_Task description_
For the material below, return exactly the lines starting at the one holding "left eye: (1712, 380)" and ending at the one holding "right back paw: (495, 1457)", counting both as part of the range.

_Data shown_

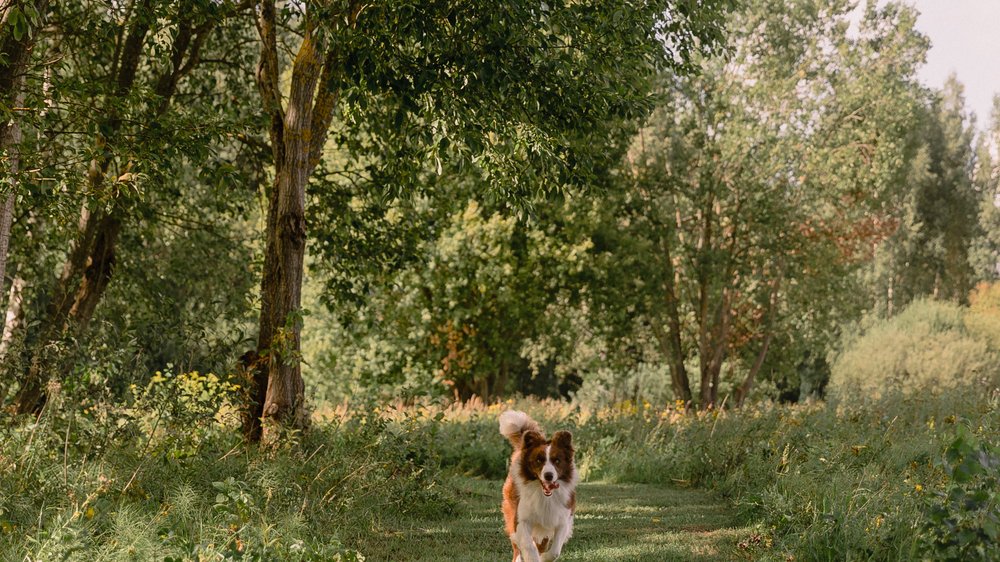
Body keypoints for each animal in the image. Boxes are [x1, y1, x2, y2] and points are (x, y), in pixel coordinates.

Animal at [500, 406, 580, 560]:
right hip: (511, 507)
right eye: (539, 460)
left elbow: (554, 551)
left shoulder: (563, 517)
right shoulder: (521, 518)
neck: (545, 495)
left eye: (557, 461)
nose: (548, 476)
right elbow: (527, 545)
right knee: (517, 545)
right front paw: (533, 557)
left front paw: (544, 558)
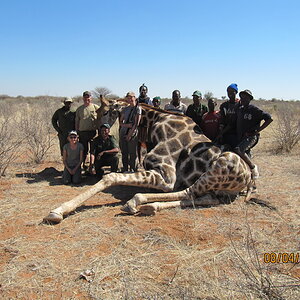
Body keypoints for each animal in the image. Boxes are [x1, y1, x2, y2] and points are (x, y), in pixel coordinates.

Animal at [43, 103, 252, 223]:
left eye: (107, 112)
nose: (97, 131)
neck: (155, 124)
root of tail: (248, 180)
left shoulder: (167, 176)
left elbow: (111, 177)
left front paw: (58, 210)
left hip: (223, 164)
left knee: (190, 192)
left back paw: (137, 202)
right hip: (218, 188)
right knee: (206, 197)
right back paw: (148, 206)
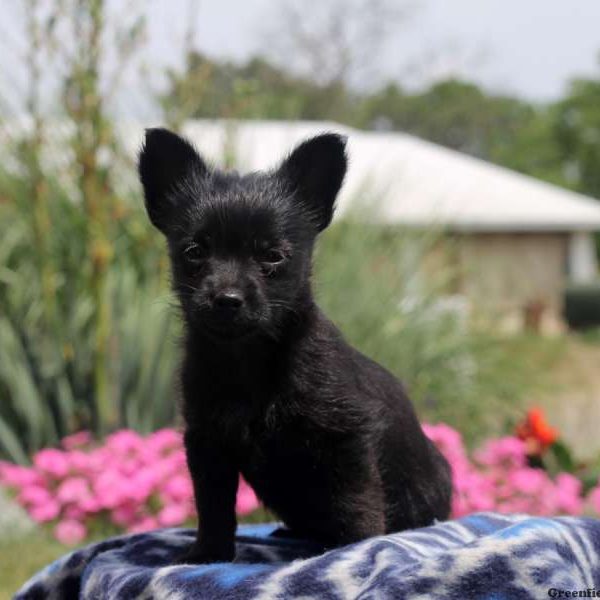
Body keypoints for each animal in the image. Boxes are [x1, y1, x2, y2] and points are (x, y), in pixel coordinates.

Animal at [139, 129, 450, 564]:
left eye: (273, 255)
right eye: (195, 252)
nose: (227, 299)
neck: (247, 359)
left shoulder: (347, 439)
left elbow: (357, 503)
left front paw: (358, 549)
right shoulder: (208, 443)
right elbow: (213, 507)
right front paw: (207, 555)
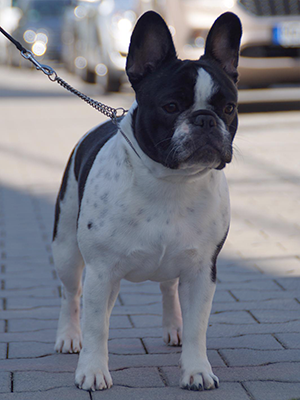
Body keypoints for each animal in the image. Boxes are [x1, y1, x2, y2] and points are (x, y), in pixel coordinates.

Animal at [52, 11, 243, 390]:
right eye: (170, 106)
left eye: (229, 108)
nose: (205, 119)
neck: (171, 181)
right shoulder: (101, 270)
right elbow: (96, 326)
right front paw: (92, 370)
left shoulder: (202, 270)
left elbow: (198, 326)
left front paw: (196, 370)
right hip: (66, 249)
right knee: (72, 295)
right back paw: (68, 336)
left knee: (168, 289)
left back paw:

--

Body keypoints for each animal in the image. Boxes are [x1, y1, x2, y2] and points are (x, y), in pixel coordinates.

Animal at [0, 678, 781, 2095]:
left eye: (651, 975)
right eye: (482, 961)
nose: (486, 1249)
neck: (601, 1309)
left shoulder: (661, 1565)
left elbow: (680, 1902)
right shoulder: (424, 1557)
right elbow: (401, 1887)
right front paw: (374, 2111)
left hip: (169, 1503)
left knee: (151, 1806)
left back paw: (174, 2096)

* * *

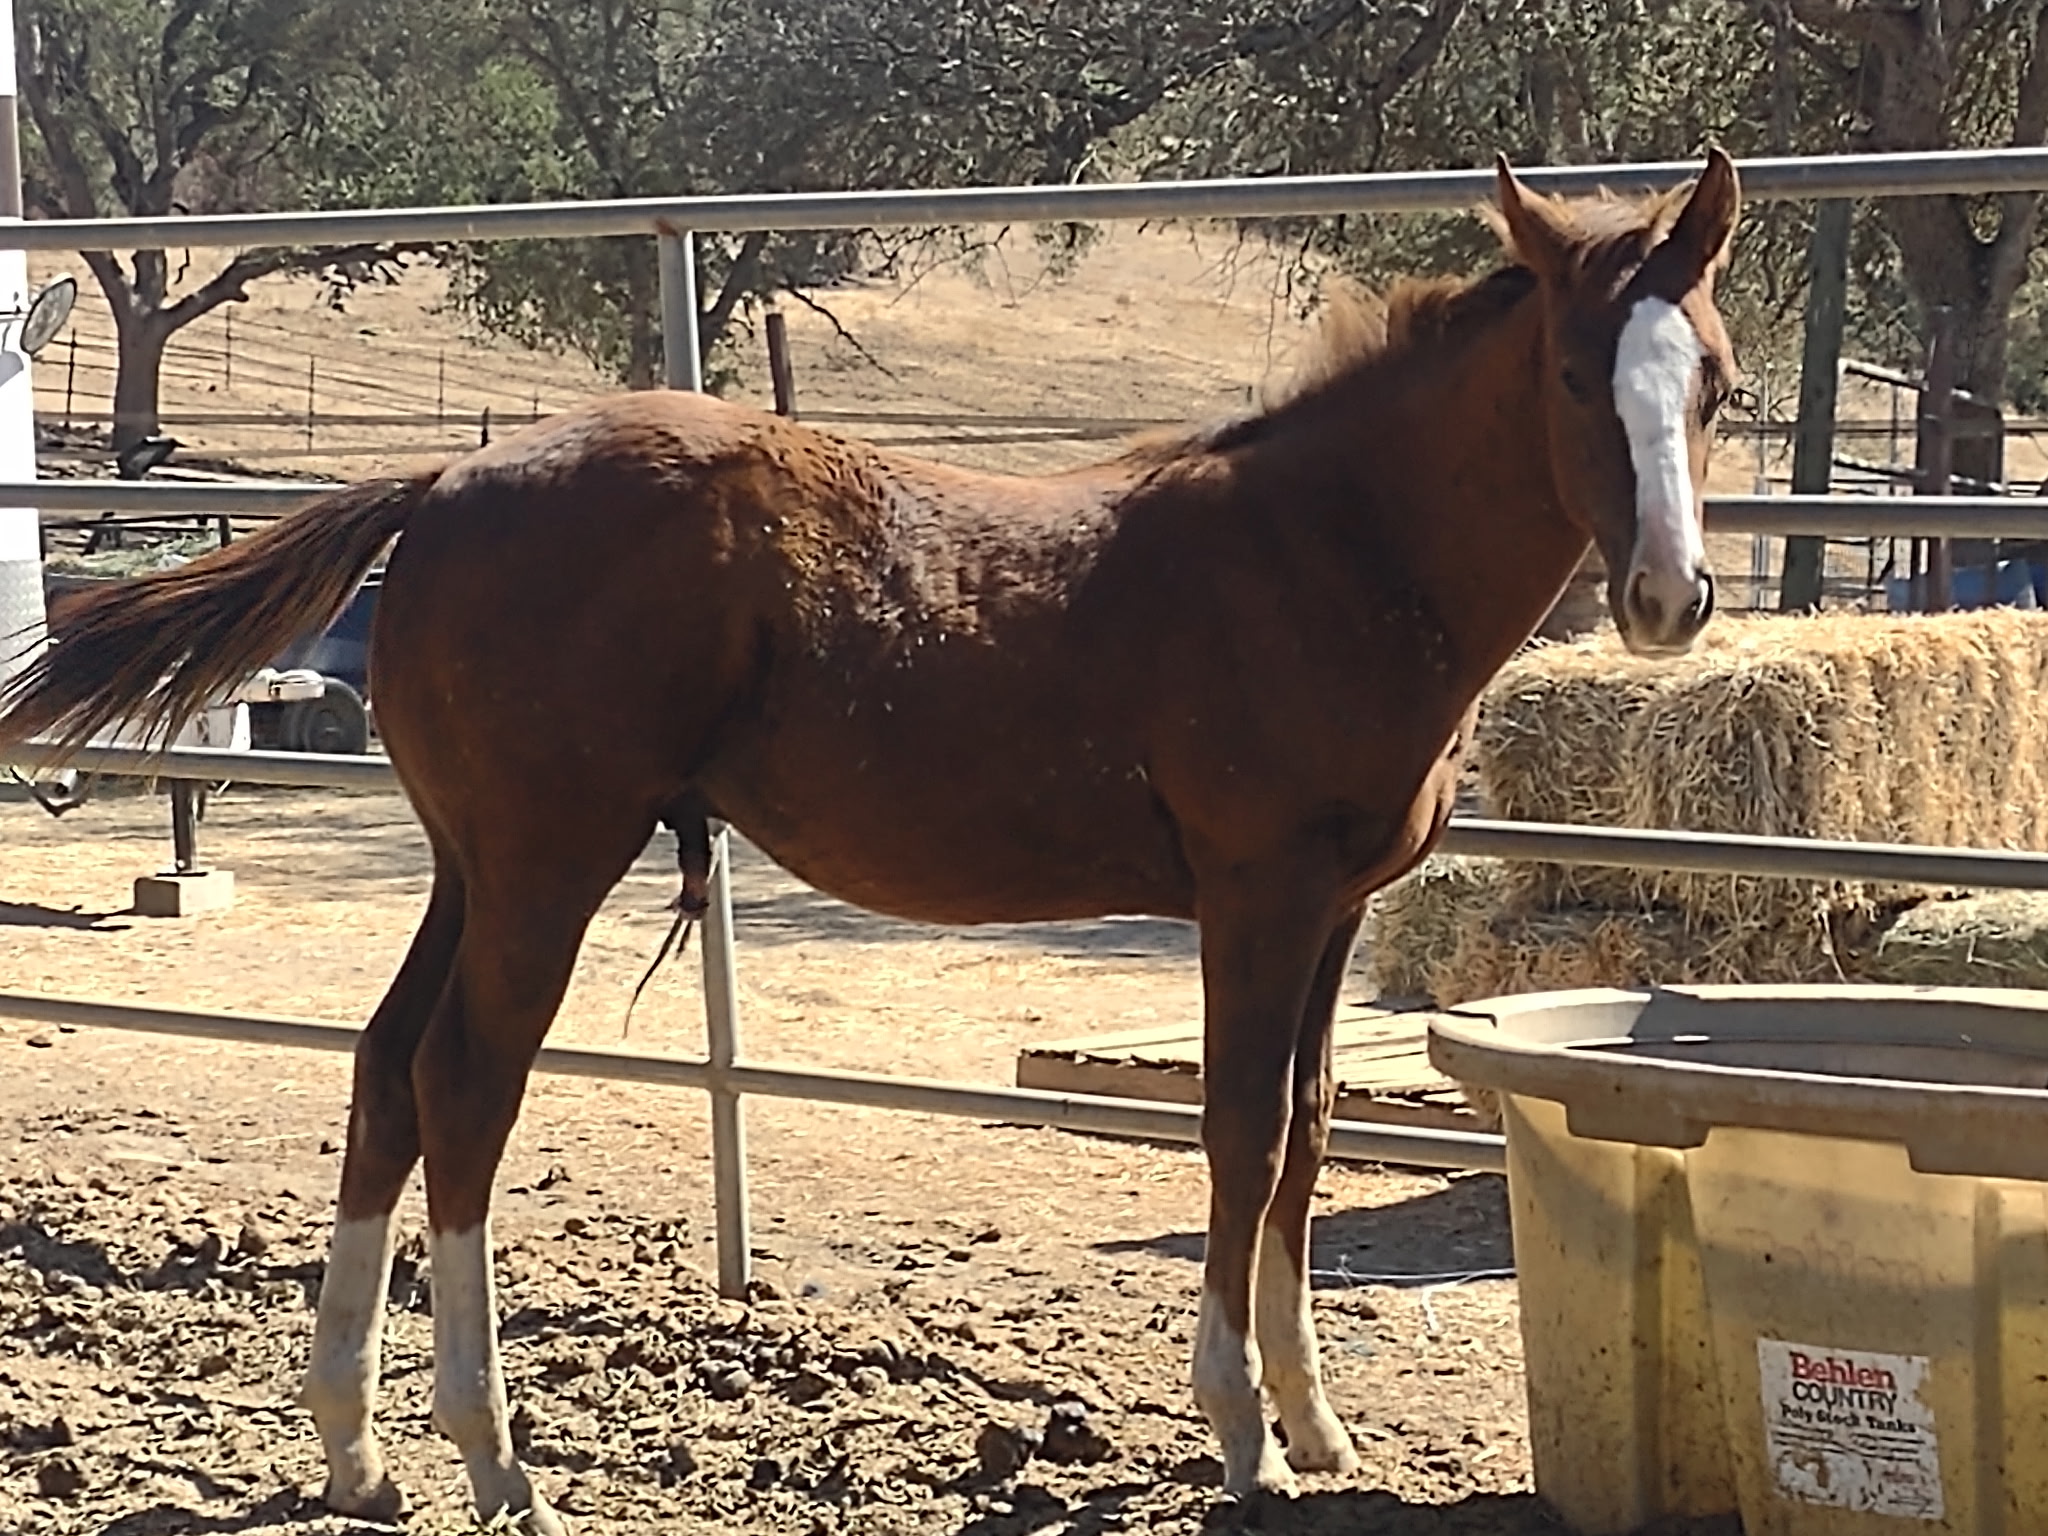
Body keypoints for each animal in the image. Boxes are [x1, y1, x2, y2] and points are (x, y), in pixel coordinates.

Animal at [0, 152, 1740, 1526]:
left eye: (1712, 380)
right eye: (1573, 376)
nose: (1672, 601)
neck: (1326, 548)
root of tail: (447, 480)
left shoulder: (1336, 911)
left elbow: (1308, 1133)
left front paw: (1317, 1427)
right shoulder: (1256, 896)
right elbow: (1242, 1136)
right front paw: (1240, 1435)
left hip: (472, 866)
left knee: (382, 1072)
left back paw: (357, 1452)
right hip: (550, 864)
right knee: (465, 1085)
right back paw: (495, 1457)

_Finished exercise_
left eye: (1712, 380)
right eye: (1573, 376)
nose: (1672, 601)
neck: (1326, 548)
root of tail: (447, 480)
left shoulder: (1336, 911)
left elbow: (1308, 1133)
left front paw: (1317, 1427)
right shoulder: (1256, 896)
right elbow: (1242, 1136)
right front paw: (1240, 1435)
left hip: (472, 866)
left knee: (382, 1072)
left back paw: (357, 1452)
right hip: (550, 864)
right knee: (465, 1085)
right back paw: (495, 1457)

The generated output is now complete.